Helping Fight Period Poverty in WNC

By Emma Castleberry

In 2016, Barbara Morgan got a call from her son in Wichita, Kansas. “He had some mental health and life issues and he was on social service,” says Barbara’s husband, Tom Morgan. Barbara’s son had called to tell his mother that he was out of toilet paper, which can’t be bought with food stamps. In the conversation, he also mentioned that his neighbor Carol had told him she couldn’t buy feminine products with her food stamps. “Barb was just shocked and it wouldn’t go away,” says Tom. “Barb was an extremely spiritual person and she decided that the Holy Spirit wanted to her to pursue this issue.”

“Barb” Barbara Jean Morgan, founder and president of Project Dignity of WNC

Barbara called up her friends and started to spread the word about the often overlooked issue of period poverty. In 2017, Barbara founded Project Dignity of WNC, a nonprofit that partners with social service organizations to provide period products to women and girls who are homeless, low-income or victims of domestic abuse.

In May of 2021, Barbara passed away after a long illness. Her legacy lives on as Tom has moved into a leadership role as president. “While Barb was struggling with her illness, she adopted a meme from the ‘Finding Nemo’ movie and it kept her spirits high,” says Tom. “Nemo’s friend Dory said, ‘When life gets you down, you know what you gotta do? Just keep swimming.’ For the team at Project Dignity, we know period poverty is a real life issue that gets many folks down. That’s why we carry on for Barb and just keep swimming.”

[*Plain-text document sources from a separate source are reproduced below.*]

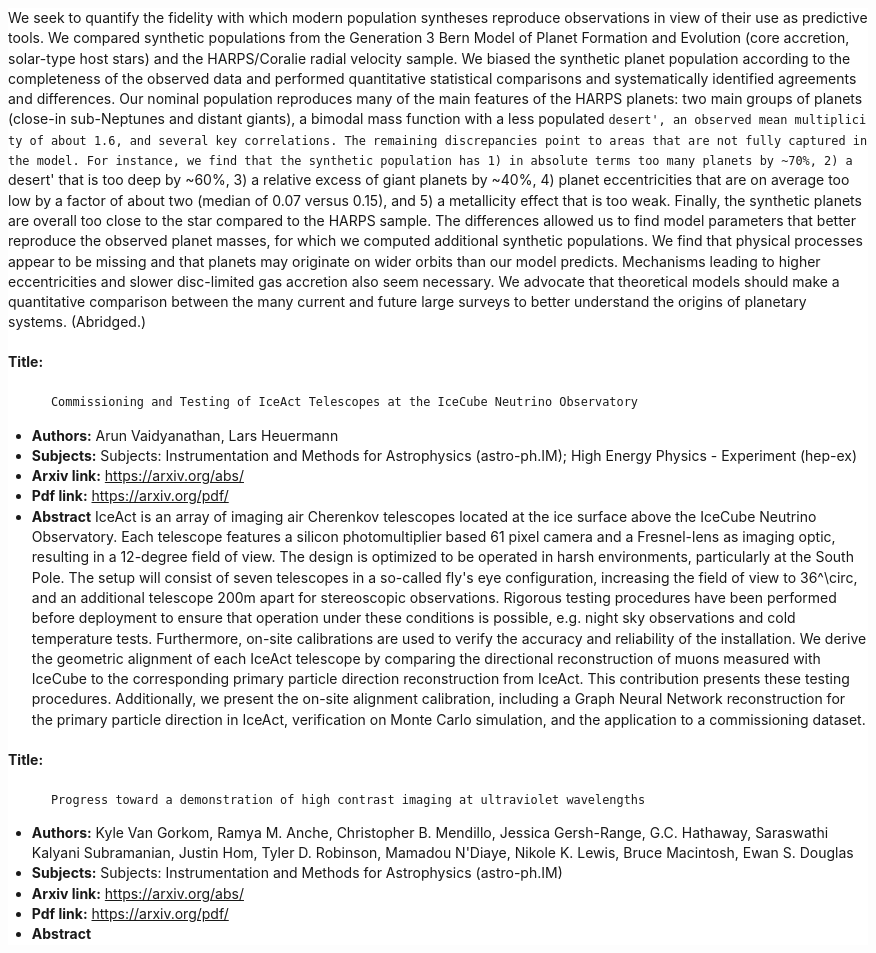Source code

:  We seek to quantify the fidelity with which modern population syntheses reproduce observations in view of their use as predictive tools. We compared synthetic populations from the Generation 3 Bern Model of Planet Formation and Evolution (core accretion, solar-type host stars) and the HARPS/Coralie radial velocity sample. We biased the synthetic planet population according to the completeness of the observed data and performed quantitative statistical comparisons and systematically identified agreements and differences. Our nominal population reproduces many of the main features of the HARPS planets: two main groups of planets (close-in sub-Neptunes and distant giants), a bimodal mass function with a less populated `desert', an observed mean multiplicity of about 1.6, and several key correlations. The remaining discrepancies point to areas that are not fully captured in the model. For instance, we find that the synthetic population has 1) in absolute terms too many planets by ~70%, 2) a `desert' that is too deep by ~60%, 3) a relative excess of giant planets by ~40%, 4) planet eccentricities that are on average too low by a factor of about two (median of 0.07 versus 0.15), and 5) a metallicity effect that is too weak. Finally, the synthetic planets are overall too close to the star compared to the HARPS sample. The differences allowed us to find model parameters that better reproduce the observed planet masses, for which we computed additional synthetic populations. We find that physical processes appear to be missing and that planets may originate on wider orbits than our model predicts. Mechanisms leading to higher eccentricities and slower disc-limited gas accretion also seem necessary. We advocate that theoretical models should make a quantitative comparison between the many current and future large surveys to better understand the origins of planetary systems. (Abridged.)
#### Title:
          Commissioning and Testing of IceAct Telescopes at the IceCube Neutrino Observatory
 - **Authors:** Arun Vaidyanathan, Lars Heuermann
 - **Subjects:** Subjects:
Instrumentation and Methods for Astrophysics (astro-ph.IM); High Energy Physics - Experiment (hep-ex)
 - **Arxiv link:** https://arxiv.org/abs/
 - **Pdf link:** https://arxiv.org/pdf/
 - **Abstract**
 IceAct is an array of imaging air Cherenkov telescopes located at the ice surface above the IceCube Neutrino Observatory. Each telescope features a silicon photomultiplier based 61 pixel camera and a Fresnel-lens as imaging optic, resulting in a 12-degree field of view. The design is optimized to be operated in harsh environments, particularly at the South Pole. The setup will consist of seven telescopes in a so-called fly's eye configuration, increasing the field of view to 36^\circ, and an additional telescope 200m apart for stereoscopic observations. Rigorous testing procedures have been performed before deployment to ensure that operation under these conditions is possible, e.g. night sky observations and cold temperature tests. Furthermore, on-site calibrations are used to verify the accuracy and reliability of the installation. We derive the geometric alignment of each IceAct telescope by comparing the directional reconstruction of muons measured with IceCube to the corresponding primary particle direction reconstruction from IceAct. This contribution presents these testing procedures. Additionally, we present the on-site alignment calibration, including a Graph Neural Network reconstruction for the primary particle direction in IceAct, verification on Monte Carlo simulation, and the application to a commissioning dataset.
#### Title:
          Progress toward a demonstration of high contrast imaging at ultraviolet wavelengths
 - **Authors:** Kyle Van Gorkom, Ramya M. Anche, Christopher B. Mendillo, Jessica Gersh-Range, G.C. Hathaway, Saraswathi Kalyani Subramanian, Justin Hom, Tyler D. Robinson, Mamadou N'Diaye, Nikole K. Lewis, Bruce Macintosh, Ewan S. Douglas
 - **Subjects:** Subjects:
Instrumentation and Methods for Astrophysics (astro-ph.IM)
 - **Arxiv link:** https://arxiv.org/abs/
 - **Pdf link:** https://arxiv.org/pdf/
 - **Abstract**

What started off as Barbara with a bag of products and no budget has grown into a robust nonprofit that has more than 450 regular donors. Project Dignity provides pads and tampons to 148 public schools and 59 social service agencies across 10 Western North Carolina counties. “We believe powerfully and strongly that the dignity of the woman who needs this product is paramount,” says vice president and founding member Debbie O’Malley. “Providing this product to them through these agencies helps take away the worry and fear of not being able to purchase or afford product, or going without food as opposed to getting product that they need. Women typically miss work time and girls miss school time if they don’t have access to product.”

While Project Dignity doesn’t have direct contact with their clients, they get consistent feedback from their partners that this is a vital service. “One agency that deals with low-income women, a local food pantry, said the women have come and thanked them because they don’t have to cut up their old clothes for rags anymore,” says O’Malley. “This is 2021. That should not be.”

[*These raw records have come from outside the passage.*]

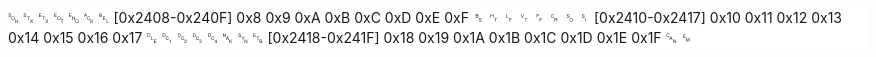 <td>␁</td>
<td>␂</td>
<td>␃</td>
<td>␄</td>
<td>␅</td>
<td>␆</td>
<td>␇</td>
</tr>
<tr><th colspan="8">[0x2408-0x240F]</th></tr>
<tr>
<th>0x8</th>
<th>0x9</th>
<th>0xA</th>
<th>0xB</th>
<th>0xC</th>
<th>0xD</th>
<th>0xE</th>
<th>0xF</th>
</tr>
<tr>
<td>␈</td>
<td>␉</td>
<td>␊</td>
<td>␋</td>
<td>␌</td>
<td>␍</td>
<td>␎</td>
<td>␏</td>
</tr>
<tr><th colspan="8">[0x2410-0x2417]</th></tr>
<tr>
<th>0x10</th>
<th>0x11</th>
<th>0x12</th>
<th>0x13</th>
<th>0x14</th>
<th>0x15</th>
<th>0x16</th>
<th>0x17</th>
</tr>
<tr>
<td>␐</td>
<td>␑</td>
<td>␒</td>
<td>␓</td>
<td>␔</td>
<td>␕</td>
<td>␖</td>
<td>␗</td>
</tr>
<tr><th colspan="8">[0x2418-0x241F]</th></tr>
<tr>
<th>0x18</th>
<th>0x19</th>
<th>0x1A</th>
<th>0x1B</th>
<th>0x1C</th>
<th>0x1D</th>
<th>0x1E</th>
<th>0x1F</th>
</tr>
<tr>
<td>␘</td>
<td>␙</td>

In the schools, administrators have noticed that the attendance of female students has improved since period products have been provided to them. “If they start in school, they don’t have to leave to get product,” says O’Malley. “If they have an accident they can take care of it at the nurse. It has affected attendance of classes and even at sports programs.”

If you’re surprised to learn that period products aren’t covered by food stamps, you’re not alone. “This issue is not being addressed at any level of government,” says Tom, “and people just don’t have an awareness of it. That’s our biggest mission. We’ll handle local logistics, but we need better awareness about period poverty.”

In an effort to improve welfare coverage for pads and tampons, Tom says he’s often hit a wall. “Trying to get people excited about a product that nobody wants to talk about is really tough,” he says. “The food stamp program is a massive rock to push up the hill to try to change it.”

Some states, including California and Massachusetts, have made period products exempt from sales tax. In other countries such as Scotland and New Zealand, the products are now freely available in public places. But for now, in most parts of the US and especially in WNC, operations like Project Dignity are the only hope for women who can’t afford pads and tampons.

The past few years have been difficult for the nonprofit amid the struggle of the pandemic and the reorganization after Barb’s passing, but Project Dignity looks forward to a robust 2022 with many fundraising events. “This issue is not going away,” says Tom. “As long as there are women and girls out there that don’t have what they need, Project Dignity will keep on doing this work and other agencies will spring up and give us assistance.”